I am trying to sort a list of python dictionaries based on some keys in dictionary object, where some of list items are missing those keys and i don't want those items in sorted list.
list = [{'fieldname': 'acc', 'fieldtype': 'Label'},
{'person': 'sid', 'from_month':7, 'from_year': 2019},
{'person': 'Jane', 'from_month':7, 'from_year': 2019},
{'person': 'sky', 'from_month':12, 'from_year': 2018},
{'person': 'james', 'from_month':1, 'from_year': 2020}]
list = sorted(columns, key = lambda i: (i['from_month'], i['from_year'], i['person']))
Is there pythonic way to check if a specific key-value pair exist in list and only then sort and remove other items.

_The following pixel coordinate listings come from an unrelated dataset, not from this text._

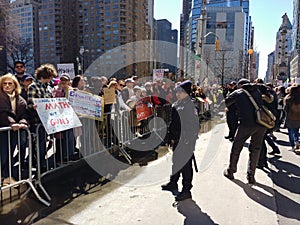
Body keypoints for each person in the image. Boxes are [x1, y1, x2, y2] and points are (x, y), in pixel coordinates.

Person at [223, 79, 267, 184]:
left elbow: (225, 103)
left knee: (236, 147)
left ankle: (231, 171)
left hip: (246, 124)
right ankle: (251, 175)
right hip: (261, 123)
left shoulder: (238, 92)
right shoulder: (257, 91)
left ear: (240, 85)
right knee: (255, 149)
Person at [161, 80, 199, 201]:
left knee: (186, 166)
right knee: (176, 162)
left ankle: (186, 190)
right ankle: (173, 182)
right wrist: (169, 137)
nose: (177, 94)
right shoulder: (177, 104)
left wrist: (189, 138)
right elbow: (172, 123)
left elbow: (194, 124)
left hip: (186, 140)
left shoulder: (191, 105)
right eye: (177, 92)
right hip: (176, 139)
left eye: (180, 92)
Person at [27, 64, 58, 171]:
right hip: (37, 121)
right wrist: (34, 107)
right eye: (50, 77)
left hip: (47, 121)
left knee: (44, 143)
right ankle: (39, 164)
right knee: (38, 144)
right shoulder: (33, 87)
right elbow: (29, 105)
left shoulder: (48, 88)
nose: (51, 79)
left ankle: (42, 162)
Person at [0, 73, 28, 185]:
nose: (7, 86)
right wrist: (12, 123)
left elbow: (24, 114)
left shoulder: (19, 99)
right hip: (3, 131)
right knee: (4, 155)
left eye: (10, 83)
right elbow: (2, 113)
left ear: (15, 85)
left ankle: (7, 178)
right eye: (4, 83)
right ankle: (5, 177)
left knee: (10, 154)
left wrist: (22, 123)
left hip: (13, 132)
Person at [283, 84, 300, 151]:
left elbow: (285, 109)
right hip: (299, 117)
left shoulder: (288, 98)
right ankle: (297, 141)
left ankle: (292, 146)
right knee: (296, 130)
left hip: (290, 117)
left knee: (290, 131)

You could try the following, in order to check if key exists in the dict:
list = sorted(columns, key = lambda i: tuple(i[k] for k in ['from_month', 'from_year', 'person'] if k in i))
In [308]: L = [{'fieldname': 'acc', 'fieldtype': 'Label'},
...: {'person': 'sid', 'from_month':7, 'from_year': 2019},
...: {'person': 'Jane', 'from_month':7, 'from_year': 2019},
...: {'person': 'sky', 'from_month':12, 'from_year': 2018},
...: {'person': 'james', 'from_month':1, 'from_year': 2020}]
In [309]: my_key = 'from_month'
In [310]: my_val = 7
In [311]: sorted([d for d in L if d.get(my_key, None)==my_val], key=operator.itemgetter(my_key))
Out[311]:
[{'person': 'sid', 'from_month': 7, 'from_year': 2019},
{'person': 'Jane', 'from_month': 7, 'from_year': 2019}]
How do you sort a list with some items removed? You remove them. Then you sort.
# function to determine if entry should be included or not
def include(entry):
required = ['person', 'from_year', 'from_month']
for term in required:
if term not in entry:
return False
return True
# function for sorting entries
key_function = lambda entry: (entry['from_year'], entry['from_month'], entry['person'])
all_data = [
{'fieldname': 'acc', 'fieldtype': 'Label'},
{'person': 'sid', 'from_month':7, 'from_year': 2019},
{'person': 'Jane', 'from_month':7, 'from_year': 2019},
{'person': 'sky', 'from_month':12, 'from_year': 2018},
{'person': 'james', 'from_month':1, 'from_year': 2020}
]
# filter out unwanted items (either method)
reduced_list1 = [entry for entry in all_data if include(entry)]
reduced_list2 = filter(include, all_data)
# sort (list.sort or sorted)
sorted_reduced_list = sorted(reduced_list2, key=key_function)
for entry in sorted_reduced_list:
print(entry)
If you want to create a reduced list, use a list comprehension with an if clause. This creates the reduced list without changing the original. You then sort it normally.
reduced_list1 = [entry for entry in all_data if include(entry)]
However, if you are doing something that can benefit from an iterator, then you should use filter ( https://docs.python.org/3/library/functions.html#filter ) Unfortunately, you'll need the full result before you can sort it, so the iterator doesn't help here.
A caution - I see you defined a variable named "list" in your original question. Don't do that. That shadows the name of the list class.